# [Dataset records]
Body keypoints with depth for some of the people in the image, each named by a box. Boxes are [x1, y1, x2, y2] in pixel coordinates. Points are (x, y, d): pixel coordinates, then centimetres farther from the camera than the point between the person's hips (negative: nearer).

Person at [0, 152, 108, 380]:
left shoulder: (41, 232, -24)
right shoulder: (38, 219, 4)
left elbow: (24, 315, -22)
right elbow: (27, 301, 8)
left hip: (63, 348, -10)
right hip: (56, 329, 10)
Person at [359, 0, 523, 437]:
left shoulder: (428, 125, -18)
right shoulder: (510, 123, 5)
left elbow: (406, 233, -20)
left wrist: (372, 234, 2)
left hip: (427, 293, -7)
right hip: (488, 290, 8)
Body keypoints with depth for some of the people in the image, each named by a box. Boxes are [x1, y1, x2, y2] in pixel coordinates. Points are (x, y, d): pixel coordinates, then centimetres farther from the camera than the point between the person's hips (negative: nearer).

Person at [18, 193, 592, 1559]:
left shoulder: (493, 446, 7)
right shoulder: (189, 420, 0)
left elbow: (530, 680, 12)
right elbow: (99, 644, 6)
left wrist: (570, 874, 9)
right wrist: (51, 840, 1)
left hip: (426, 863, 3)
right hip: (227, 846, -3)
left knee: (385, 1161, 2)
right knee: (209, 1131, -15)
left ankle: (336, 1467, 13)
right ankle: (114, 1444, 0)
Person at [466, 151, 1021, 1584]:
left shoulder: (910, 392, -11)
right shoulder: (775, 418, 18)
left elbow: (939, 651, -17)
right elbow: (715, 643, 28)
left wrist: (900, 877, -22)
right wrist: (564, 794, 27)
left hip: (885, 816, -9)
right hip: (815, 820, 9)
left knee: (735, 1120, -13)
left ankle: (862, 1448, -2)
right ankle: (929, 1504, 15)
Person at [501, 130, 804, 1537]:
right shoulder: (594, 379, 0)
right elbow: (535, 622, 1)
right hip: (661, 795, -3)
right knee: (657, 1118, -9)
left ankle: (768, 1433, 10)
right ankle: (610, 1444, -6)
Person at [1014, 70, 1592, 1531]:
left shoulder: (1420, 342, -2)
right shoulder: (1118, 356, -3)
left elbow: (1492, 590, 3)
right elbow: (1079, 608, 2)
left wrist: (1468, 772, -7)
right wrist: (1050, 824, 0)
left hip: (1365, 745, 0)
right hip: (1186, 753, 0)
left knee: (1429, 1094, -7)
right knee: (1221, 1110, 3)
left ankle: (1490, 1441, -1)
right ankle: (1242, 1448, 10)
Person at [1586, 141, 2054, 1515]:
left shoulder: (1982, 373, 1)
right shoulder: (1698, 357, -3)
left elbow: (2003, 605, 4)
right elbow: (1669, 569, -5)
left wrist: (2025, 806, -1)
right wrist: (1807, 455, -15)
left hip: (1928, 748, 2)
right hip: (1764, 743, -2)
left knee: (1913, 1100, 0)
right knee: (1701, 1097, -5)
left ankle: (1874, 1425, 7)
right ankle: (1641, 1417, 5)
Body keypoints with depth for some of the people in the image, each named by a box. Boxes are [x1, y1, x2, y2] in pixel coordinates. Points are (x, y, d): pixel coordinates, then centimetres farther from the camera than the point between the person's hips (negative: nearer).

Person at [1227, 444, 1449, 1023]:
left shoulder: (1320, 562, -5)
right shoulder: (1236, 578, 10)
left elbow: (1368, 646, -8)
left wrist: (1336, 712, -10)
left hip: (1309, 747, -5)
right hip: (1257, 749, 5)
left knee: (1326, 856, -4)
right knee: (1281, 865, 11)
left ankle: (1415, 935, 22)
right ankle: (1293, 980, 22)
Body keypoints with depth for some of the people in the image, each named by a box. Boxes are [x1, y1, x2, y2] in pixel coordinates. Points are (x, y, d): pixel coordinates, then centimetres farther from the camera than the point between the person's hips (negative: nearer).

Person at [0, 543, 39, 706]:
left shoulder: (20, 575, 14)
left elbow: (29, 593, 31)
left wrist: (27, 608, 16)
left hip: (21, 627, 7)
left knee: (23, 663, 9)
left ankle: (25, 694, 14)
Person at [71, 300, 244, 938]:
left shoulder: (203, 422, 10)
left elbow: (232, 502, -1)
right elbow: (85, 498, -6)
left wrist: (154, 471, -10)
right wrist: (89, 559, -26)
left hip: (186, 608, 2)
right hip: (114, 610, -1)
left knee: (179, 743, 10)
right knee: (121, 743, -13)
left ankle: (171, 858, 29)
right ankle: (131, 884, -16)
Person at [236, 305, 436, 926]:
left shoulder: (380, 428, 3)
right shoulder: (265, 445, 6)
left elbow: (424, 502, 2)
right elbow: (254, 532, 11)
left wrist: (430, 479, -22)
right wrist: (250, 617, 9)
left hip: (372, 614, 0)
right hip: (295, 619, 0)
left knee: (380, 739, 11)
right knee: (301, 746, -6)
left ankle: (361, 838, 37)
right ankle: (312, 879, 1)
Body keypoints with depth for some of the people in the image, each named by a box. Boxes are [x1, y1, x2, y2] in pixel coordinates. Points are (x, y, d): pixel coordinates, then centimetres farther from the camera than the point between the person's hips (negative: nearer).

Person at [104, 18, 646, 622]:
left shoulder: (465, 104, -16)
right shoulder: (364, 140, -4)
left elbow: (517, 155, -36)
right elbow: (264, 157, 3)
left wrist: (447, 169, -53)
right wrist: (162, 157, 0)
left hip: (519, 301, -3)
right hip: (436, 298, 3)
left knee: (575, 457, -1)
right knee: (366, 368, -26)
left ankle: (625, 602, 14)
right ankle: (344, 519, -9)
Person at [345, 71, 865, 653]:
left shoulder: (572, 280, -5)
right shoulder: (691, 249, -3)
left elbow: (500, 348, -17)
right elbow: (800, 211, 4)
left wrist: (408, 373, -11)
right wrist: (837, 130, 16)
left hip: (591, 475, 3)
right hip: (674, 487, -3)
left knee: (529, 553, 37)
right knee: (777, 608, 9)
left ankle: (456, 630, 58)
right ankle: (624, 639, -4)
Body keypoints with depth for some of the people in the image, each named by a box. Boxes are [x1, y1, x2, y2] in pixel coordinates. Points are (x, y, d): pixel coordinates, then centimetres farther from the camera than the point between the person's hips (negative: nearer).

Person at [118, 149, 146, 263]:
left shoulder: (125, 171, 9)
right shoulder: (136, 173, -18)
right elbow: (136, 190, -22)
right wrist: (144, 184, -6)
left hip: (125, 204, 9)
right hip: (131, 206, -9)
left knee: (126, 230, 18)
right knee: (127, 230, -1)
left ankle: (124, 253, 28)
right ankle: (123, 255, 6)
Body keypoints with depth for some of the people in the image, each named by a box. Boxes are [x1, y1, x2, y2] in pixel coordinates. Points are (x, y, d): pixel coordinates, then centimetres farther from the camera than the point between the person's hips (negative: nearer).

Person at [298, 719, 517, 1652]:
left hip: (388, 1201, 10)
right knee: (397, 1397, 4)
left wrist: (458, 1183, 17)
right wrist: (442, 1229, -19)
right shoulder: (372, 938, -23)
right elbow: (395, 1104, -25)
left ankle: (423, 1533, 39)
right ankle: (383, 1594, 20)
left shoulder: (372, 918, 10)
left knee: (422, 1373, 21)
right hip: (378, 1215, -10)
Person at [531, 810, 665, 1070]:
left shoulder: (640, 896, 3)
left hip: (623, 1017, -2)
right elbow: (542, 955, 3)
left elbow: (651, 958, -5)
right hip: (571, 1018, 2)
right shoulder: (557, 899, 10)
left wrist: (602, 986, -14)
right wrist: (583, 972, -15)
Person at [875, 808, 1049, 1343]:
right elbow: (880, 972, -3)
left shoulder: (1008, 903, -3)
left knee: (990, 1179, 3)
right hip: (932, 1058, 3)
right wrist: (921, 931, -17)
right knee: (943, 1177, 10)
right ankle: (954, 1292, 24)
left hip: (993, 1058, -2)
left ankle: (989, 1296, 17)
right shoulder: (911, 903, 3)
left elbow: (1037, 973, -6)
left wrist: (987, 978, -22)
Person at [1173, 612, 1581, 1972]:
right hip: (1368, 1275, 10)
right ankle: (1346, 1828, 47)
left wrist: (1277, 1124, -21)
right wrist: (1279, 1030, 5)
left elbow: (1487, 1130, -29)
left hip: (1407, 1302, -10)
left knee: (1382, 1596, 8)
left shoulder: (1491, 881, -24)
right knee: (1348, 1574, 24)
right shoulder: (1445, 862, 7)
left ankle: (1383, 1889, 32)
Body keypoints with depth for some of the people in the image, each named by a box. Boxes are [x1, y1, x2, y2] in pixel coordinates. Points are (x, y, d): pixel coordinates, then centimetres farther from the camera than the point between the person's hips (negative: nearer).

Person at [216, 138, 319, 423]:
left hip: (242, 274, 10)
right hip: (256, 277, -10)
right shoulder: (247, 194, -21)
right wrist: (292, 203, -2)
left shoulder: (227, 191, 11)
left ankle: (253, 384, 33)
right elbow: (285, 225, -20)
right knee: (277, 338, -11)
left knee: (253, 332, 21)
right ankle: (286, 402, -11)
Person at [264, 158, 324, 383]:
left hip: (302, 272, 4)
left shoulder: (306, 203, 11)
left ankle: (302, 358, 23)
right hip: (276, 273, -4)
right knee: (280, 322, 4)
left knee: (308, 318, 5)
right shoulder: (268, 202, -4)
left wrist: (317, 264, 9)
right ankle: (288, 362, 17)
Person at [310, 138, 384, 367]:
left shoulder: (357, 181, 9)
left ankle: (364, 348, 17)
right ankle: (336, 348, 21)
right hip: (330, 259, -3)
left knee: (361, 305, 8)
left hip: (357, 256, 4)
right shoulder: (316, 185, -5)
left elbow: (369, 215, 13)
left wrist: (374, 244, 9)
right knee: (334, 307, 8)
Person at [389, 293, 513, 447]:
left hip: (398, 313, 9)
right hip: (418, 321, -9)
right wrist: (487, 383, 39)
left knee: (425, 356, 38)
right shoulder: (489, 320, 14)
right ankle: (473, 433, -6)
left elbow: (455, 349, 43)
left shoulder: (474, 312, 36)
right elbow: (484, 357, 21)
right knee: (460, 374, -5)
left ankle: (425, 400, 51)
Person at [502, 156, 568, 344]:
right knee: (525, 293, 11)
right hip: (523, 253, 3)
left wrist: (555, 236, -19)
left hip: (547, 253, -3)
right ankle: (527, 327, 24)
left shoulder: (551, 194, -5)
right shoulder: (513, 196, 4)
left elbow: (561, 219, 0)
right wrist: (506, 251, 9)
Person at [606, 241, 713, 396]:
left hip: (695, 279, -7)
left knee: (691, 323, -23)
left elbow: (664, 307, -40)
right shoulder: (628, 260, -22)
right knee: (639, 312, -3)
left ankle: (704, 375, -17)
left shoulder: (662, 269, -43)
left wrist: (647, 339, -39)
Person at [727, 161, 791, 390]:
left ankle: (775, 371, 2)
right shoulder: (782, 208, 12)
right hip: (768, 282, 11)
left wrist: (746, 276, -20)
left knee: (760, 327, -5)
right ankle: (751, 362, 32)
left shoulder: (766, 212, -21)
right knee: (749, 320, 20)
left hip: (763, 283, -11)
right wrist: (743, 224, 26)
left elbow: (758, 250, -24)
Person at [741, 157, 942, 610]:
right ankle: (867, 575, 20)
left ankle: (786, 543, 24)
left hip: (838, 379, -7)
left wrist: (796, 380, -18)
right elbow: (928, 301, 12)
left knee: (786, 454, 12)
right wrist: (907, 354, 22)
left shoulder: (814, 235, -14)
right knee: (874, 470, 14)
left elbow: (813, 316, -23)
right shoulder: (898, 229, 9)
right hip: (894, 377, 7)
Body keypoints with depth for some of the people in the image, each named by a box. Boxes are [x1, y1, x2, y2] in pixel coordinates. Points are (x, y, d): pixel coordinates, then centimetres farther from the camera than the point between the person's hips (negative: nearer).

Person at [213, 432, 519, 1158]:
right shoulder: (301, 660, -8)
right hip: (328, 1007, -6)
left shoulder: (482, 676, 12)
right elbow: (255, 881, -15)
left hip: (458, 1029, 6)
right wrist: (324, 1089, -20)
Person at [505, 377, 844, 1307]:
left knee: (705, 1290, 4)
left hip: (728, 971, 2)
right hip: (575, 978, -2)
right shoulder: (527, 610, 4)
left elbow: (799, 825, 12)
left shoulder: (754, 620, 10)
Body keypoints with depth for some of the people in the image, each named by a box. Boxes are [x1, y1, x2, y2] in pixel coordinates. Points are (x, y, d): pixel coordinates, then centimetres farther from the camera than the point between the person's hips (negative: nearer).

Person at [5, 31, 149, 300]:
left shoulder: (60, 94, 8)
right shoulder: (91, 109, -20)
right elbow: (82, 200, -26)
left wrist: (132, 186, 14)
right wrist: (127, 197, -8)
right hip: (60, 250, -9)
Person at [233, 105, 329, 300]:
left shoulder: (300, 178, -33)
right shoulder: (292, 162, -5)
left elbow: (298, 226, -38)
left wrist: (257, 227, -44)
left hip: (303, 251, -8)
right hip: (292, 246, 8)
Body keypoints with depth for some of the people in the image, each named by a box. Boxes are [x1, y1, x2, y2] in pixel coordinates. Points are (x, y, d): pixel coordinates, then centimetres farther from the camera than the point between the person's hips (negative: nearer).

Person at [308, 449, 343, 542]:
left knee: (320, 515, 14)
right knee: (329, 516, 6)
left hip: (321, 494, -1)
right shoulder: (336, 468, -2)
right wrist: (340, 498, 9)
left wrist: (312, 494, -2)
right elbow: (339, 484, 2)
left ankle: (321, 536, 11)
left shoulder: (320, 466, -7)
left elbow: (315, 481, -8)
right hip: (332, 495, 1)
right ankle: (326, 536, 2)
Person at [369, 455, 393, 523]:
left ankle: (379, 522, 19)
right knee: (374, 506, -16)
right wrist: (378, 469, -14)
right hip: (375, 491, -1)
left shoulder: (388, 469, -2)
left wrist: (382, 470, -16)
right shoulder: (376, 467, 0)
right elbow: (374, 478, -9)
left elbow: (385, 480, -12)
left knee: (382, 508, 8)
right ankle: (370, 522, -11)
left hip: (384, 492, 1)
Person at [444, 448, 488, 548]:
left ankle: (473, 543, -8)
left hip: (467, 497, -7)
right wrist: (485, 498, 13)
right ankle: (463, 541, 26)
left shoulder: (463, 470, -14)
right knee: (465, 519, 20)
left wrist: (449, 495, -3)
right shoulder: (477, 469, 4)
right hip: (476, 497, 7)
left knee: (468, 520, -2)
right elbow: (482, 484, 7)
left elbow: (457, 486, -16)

# [Task instructions]
Quote the material verbatim from the line with "right knee: (329, 516, 6)" to the line with "right elbow: (482, 484, 7)", including both of those lines.

# [Result below]
right knee: (329, 516, 6)
left hip: (321, 494, -1)
right shoulder: (336, 468, -2)
right wrist: (340, 498, 9)
left wrist: (312, 494, -2)
right elbow: (339, 484, 2)
left ankle: (321, 536, 11)
left shoulder: (320, 466, -7)
left elbow: (315, 481, -8)
right hip: (332, 495, 1)
right ankle: (326, 536, 2)
Person at [369, 455, 393, 523]:
left ankle: (379, 522, 19)
right knee: (374, 506, -16)
right wrist: (378, 469, -14)
right hip: (375, 491, -1)
left shoulder: (388, 469, -2)
left wrist: (382, 470, -16)
right shoulder: (376, 467, 0)
right elbow: (374, 478, -9)
left elbow: (385, 480, -12)
left knee: (382, 508, 8)
right ankle: (370, 522, -11)
left hip: (384, 492, 1)
Person at [444, 448, 488, 548]:
left ankle: (473, 543, -8)
left hip: (467, 497, -7)
right wrist: (485, 498, 13)
right ankle: (463, 541, 26)
left shoulder: (463, 470, -14)
right knee: (465, 519, 20)
left wrist: (449, 495, -3)
right shoulder: (477, 469, 4)
right hip: (476, 497, 7)
left knee: (468, 520, -2)
right elbow: (482, 484, 7)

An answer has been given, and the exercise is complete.